I lecchesi di Astexpo  comprano all’asta  il padiglione del Brasile
Anche la famosissima rete,sulla quale hanno camminato milioni di giovani, finirà all’asta di Astexpo

I lecchesi di Astexpo

comprano all’asta

il padiglione del Brasile

La casa d’aste lariana rivenderà tutto online

Dalla struttura agli arredamenti, dal bar al ristorante

Sei mesi di tempo per sgomberare l’area di 4000 metri

Il padiglione del Brasile a Exp 2015, uno dei più visitati della rassegna, finisce a Lecco. Il padiglione carioca, di 4133 metri, è stato acquistato da Expo Invest s.r.l. e Astexpo di Lecco di Paolo Francoli

Con la partecipazione e la vincita dell’asta internazionale chiusa pochi minuti dopo i fuochi d’artificio che hanno salutato il grande evento planetario di Milano, Francoli e il suo staff hanno fatto il colpo grosso. Quello del Brasile è stato uno dei padiglioni più frequentati della rassegna con oltre 5 milioni e 300 mila visitatori. Tutto ciò che sta all’interno dello spazio espositivo, dagli arredamenti, ai quadri alle varie opere d’arte, alla fontana, ai divani ai bar, fino ai telefonini usati da personale brasiliano in questi sei mesi all’Expo, saranno rivenduti.

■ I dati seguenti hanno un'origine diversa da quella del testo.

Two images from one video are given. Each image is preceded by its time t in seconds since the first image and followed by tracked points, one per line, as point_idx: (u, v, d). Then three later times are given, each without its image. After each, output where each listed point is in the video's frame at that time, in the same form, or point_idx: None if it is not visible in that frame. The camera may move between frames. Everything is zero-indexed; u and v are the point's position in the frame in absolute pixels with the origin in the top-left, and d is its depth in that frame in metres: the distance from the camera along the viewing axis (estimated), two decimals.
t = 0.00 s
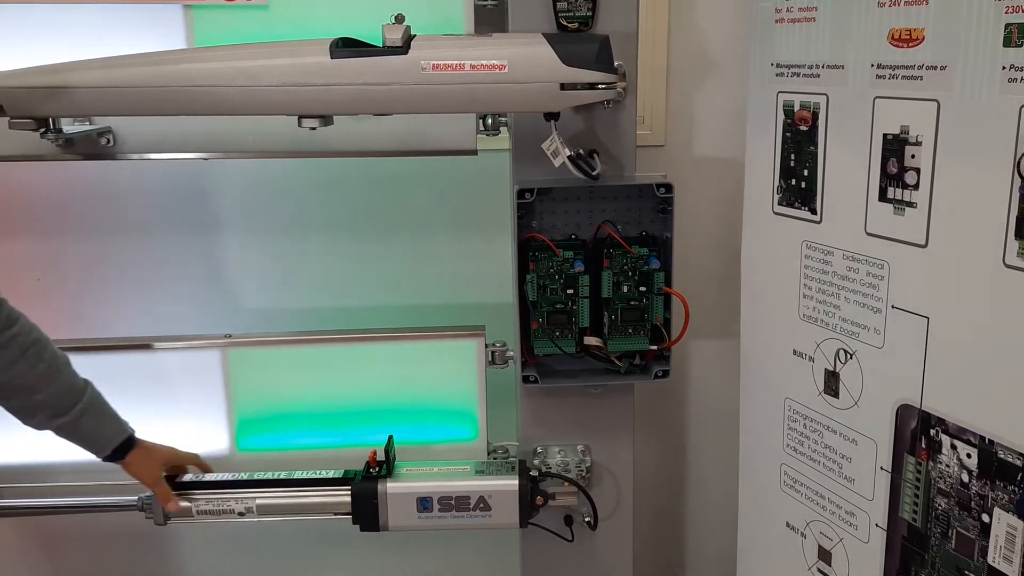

Il gruppo lecchese ha speso 1.800.000 per il lotto del padiglione, cifre non precisate ma inferiori per il lotto degli arredi e per quello dei supporti informatici.

Astexpo ha intenzione di battere all’asta anche la grande rete di corde su cui i giovani si sono arrampicati per entrare in questo fantastico padiglione. Sarà una gara con piattaforma telematica, dove tutti potranno fare dal proprio computer la loro offerta per aggiudicarsi qualche pezzo pregiato o solo un semplice ricordo di Expo 2015.